El juez del caso Gürtel, José de la Mata, ordenó ayer jueves la entrada y registro en la sede del Banco Popular en A Coruña para acceder a una cuenta de la empresa Belfast Link en el Banco Pastor con la que se relaciona a Amando Mayo, uno de los presuntos testaferros de la trama Gürtel.

El magistrado ha actuado a petición de las fiscales del caso, Concha Sabadell y Concha Nicolás, ambas de la Fiscalía Anticorrupción, para que se investigaran estos depósitos y se pidiera al Popular información sobre los emisores y destinatarios del dinero transferido (sin pagar impuestos en España) por las compañías Belfast Link y EVES, de origen uruguayo, movimientos que alcanzaron una suma total de 458 millones de euros, según han informado las agencias.

El juez ha ordenado el registro ante la falta de colaboración del Banco Popular, que preside Ángel Ron. No obstante, fuentes de la entidad han asegurado a Europa Press que el Banco Popular y el Pastor han colaborado siempre y seguirán haciéndolo en cualquier investigación iniciada por las autoridades competentes y aportarán “cuantos datos les sean requeridos siempre que los tengan en su poder”.

La Oficina Nacional de Investigación del Fraude (ONIF) de la Agencia Tributaria, según recuerda el diario InfoLibre, detectó en marzo de 2013 que una de las empresas de la trama Gürtel, Zorak Associated, había realizado dos transferencias de 100.000 euros cada una al exterior desde una de las cuentas que tenía la empresa uruguaya Belfast Link en una sucursal gallega del Banco Pastor, absorbido por el Banco Popular. La ONIF tiró del hilo y detectó la existencia de otras cinco cuentas similares.
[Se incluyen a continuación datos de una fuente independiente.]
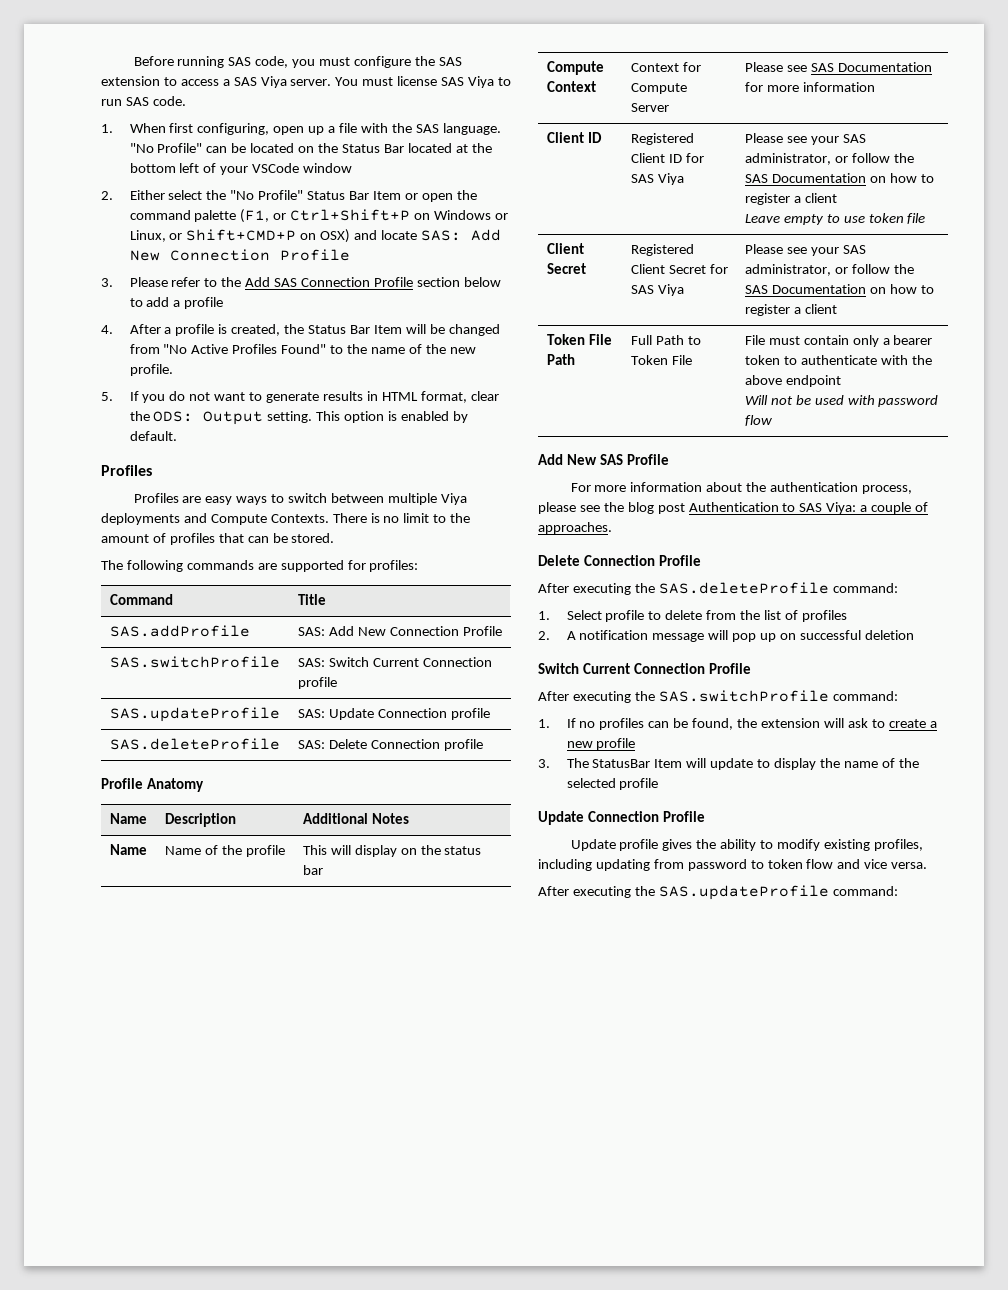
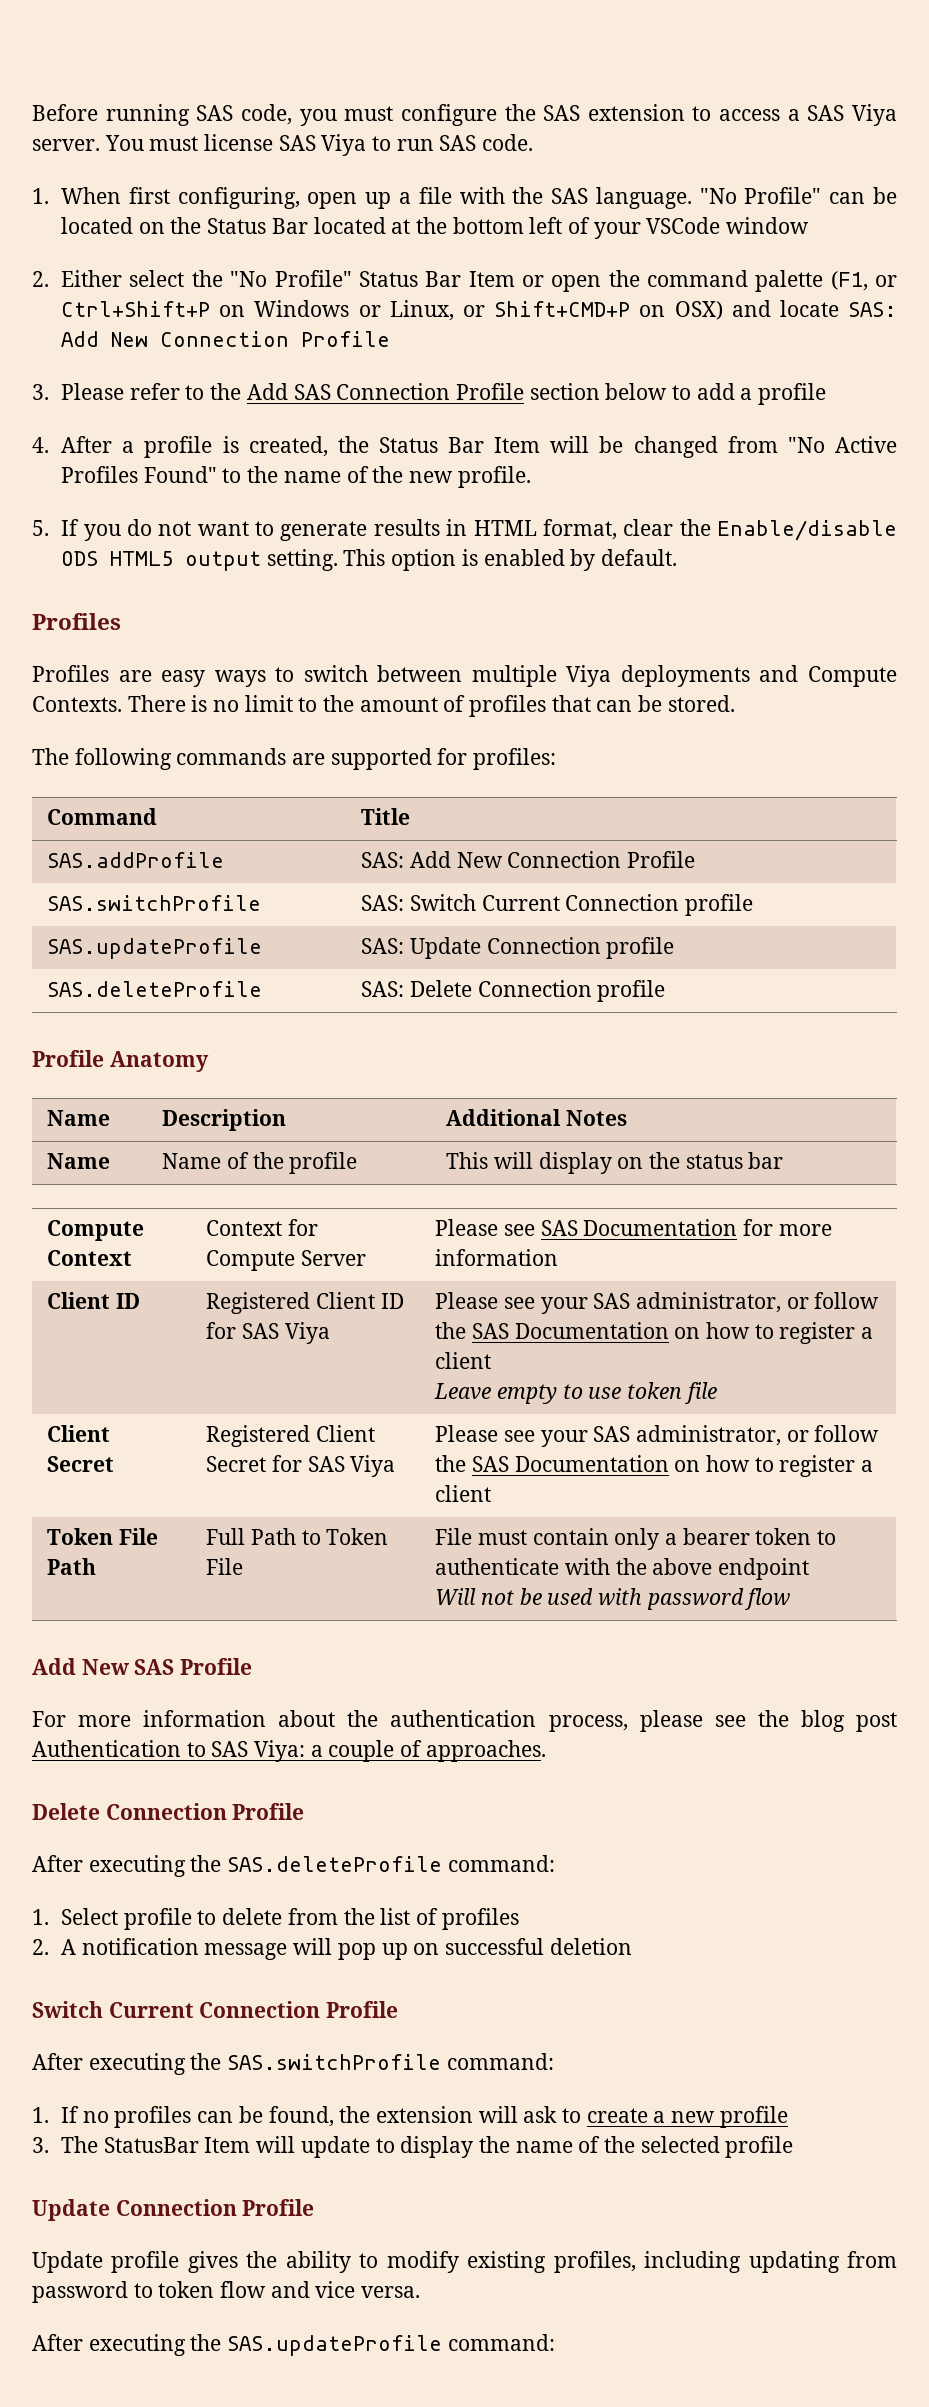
[153,411,264,425] ODS: Output -> [716,520,897,541] [61,551,262,571] Enable/disable ODS HTML5 output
Desde esas seis cuentas corrientes se habían transferido en nueve años al exterior 458 millones de euros.

Tal y como informa la Agencia Tributaria, importantes cantidades de este dinero acabaron en sociedades constituidas en Panamá y otros paraísos fiscales. El funcionario de Hacienda que elaboró el informe sostiene que muchos de los destinatarios del dinero, “únicamente identificados por su nombre”, reciben gran cantidad de transferencias por importes elevados, “y según la información disponible en la web son sociedades con residencia en Panamá”. infoLibre ha comprobado que otras firmas que se benefician del envío de dinero están inscritas en las Islas Caimán y en las Bahamas.

El desvío de 458 millones a paraísos fiscales se conoce, por tanto, desde el año 2013, pero la trama comenzó a operar en la entidad gallega mucho antes, en 2008, según un informe enviado por las autoridades suizas a la Audiencia Nacional citado por el diario La Voz de Galicia. La pista la dieron las transferencias que a una de ellas hizo desde Suiza uno de los imputados en la trama de corrupción, el empresario zaragozano Amando Mayo Rebollo, al que apuntan como supuesto gestor de algunas constructoras que trabajaban, presuntamente, para Francisco Correa. En 2013, los funcionarios de Hacienda alertaron por primera vez al juez Pablo Ruz de que los supuestos propietarios de estas cuentas no habían tributado ni un solo euro por este dinero y que tanto Belfast Link como EVES podrían estar tratando de ocultar el lavado de dinero negro, en sumas de gran importancia.